Olive was quietening, her hand in Molly’s, her body trembling slightly. Molly stroked her arm and murmured to her. Leonie. Yes. It was the same. They had soothed Leonie in the same way
until
she had surfaced from her tantrum like someone waking from sleep.

‘It’s like reverting to childhood,’ she said.

Moira Fison shot her a look. ‘More troublesome though. Ah, here he is.’

She should
not find someone without a single hair on his head so unsettling. Molly had told herself that several times since she had started her three-day work experience. He had had alopecia. A disease. So what? Not his fault.

But it made her shudder. She was ashamed. She forced herself to look at him as he came into the room and not to look away at once. People must look away too often. Somehow, a head
bald because of disease was not the same as a head bald from choice. It was the smoothness of the skull, the way it shone. The complete absence of absolutely any hair at all, any down or blue-grey shadowing beneath the skin. So get over it, she thought. It could happen to you.

‘How long since the last time this happened?’ Leo Fison said, drawing up a syringe from a vial of liquid.

‘Two days.
It’s getting worse.’

‘Yes. I’ll up the morning and evening dosage and add another at two o’clock. Thank you, Molly, if you’d just hold her arm firmly. She doesn’t usually fight it though. Too exhausted with all the shouting.’

Speak to her, Molly wanted to say to him. Speak to her, look at her. She’s alive. She can hear you. She understands your tone of voice.
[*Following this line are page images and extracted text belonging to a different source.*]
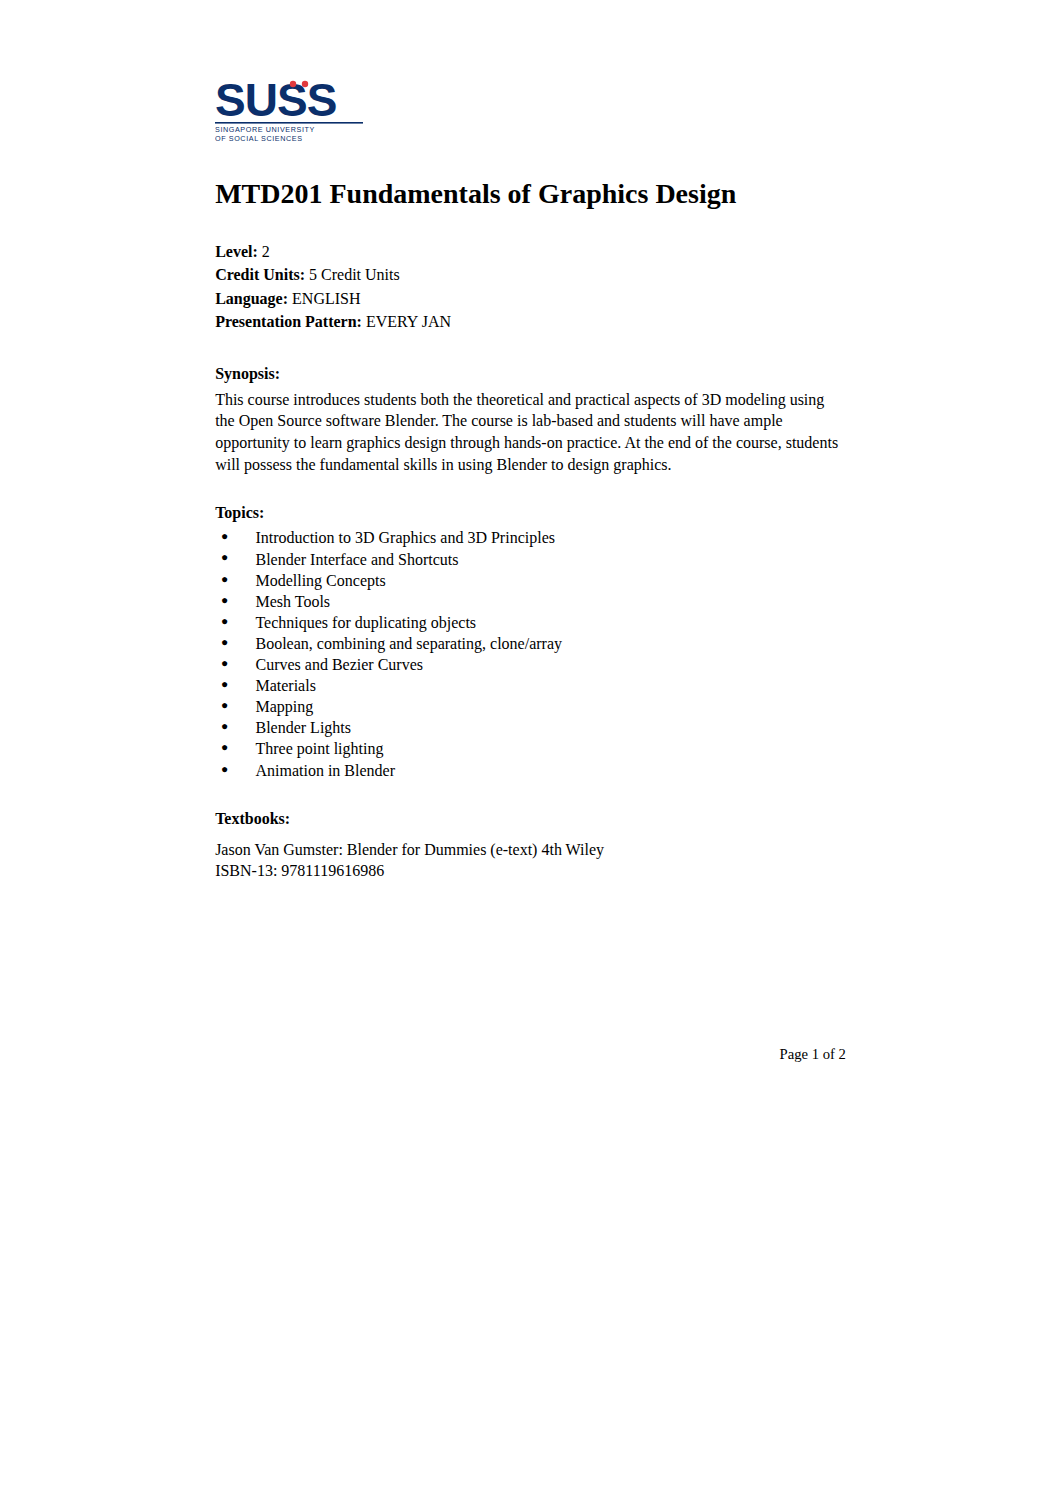SU SS SINGAPORE UNIVERSITY OF SOCIAL SCIENCES
MTD201 Fundamentals of Graphics Design
Level: 2
Credit Units: 5 Credit Units
Language: ENGLISH
Presentation Pattern: EVERY JAN
Synopsis:
This course introduces students both the theoretical and practical aspects of 3D modeling using the Open Source software Blender. The course is lab-based and students will have ample opportunity to learn graphics design through hands-on practice. At the end of the course, students will possess the fundamental skills in using Blender to design graphics.
Topics:
Introduction to 3D Graphics and 3D Principles
Blender Interface and Shortcuts
Modelling Concepts
Mesh Tools
Techniques for duplicating objects
Boolean, combining and separating, clone/array
Curves and Bezier Curves
Materials
Mapping
Blender Lights
Three point lighting
Animation in Blender
Textbooks:
Jason Van Gumster: Blender for Dummies (e-text) 4th Wiley
ISBN-13: 9781119616986
Page 1 of 2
He drew the needle out. ‘OK. We
need to get her upstairs to bed straight away, Molly, it’s quick-acting. You support her on her right.’

Chemical cosh. It hardly seemed like the new revolutionary treatment for dementia sufferers, the talking, one-to-one therapy, the memory class, the constant support from fully trained, sympathetic staff. In the old days it had been the Brompton cocktail to keep them quiet. This was no better.
Molly was due a session going over her time here at the end of tomorrow. She planned to ask some questions.